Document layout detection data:
┌────────

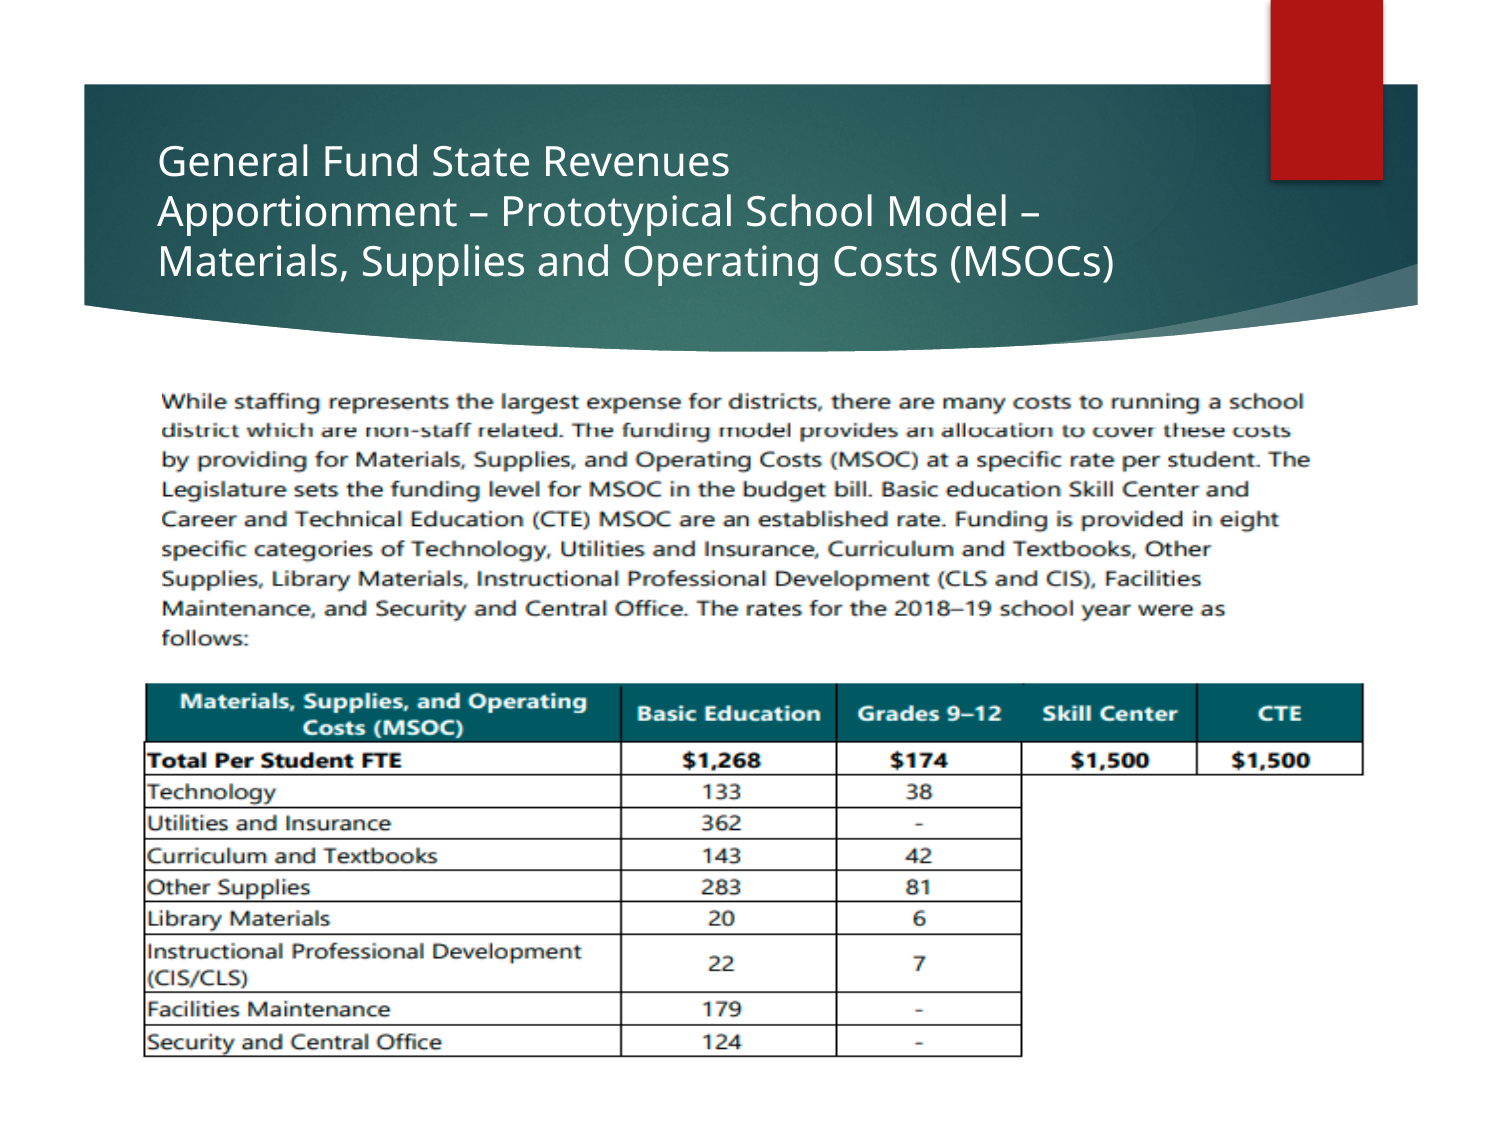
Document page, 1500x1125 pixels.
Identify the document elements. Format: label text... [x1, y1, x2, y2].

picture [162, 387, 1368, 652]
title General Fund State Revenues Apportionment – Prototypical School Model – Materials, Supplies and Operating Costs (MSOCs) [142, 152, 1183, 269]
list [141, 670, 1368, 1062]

└────────

▶ **YOUR ASSIGNMENT**
Please repeat all of the data exactly, excluding images.

▶ **WRITTEN SOLUTION**
Document page, 1500x1125 pixels.
Identify the document elements. Format: label text... [x1, y1, x2, y2].

picture [162, 387, 1368, 652]
title General Fund State Revenues Apportionment – Prototypical School Model – Materials, Supplies and Operating Costs (MSOCs) [142, 152, 1183, 269]
list [141, 670, 1368, 1062]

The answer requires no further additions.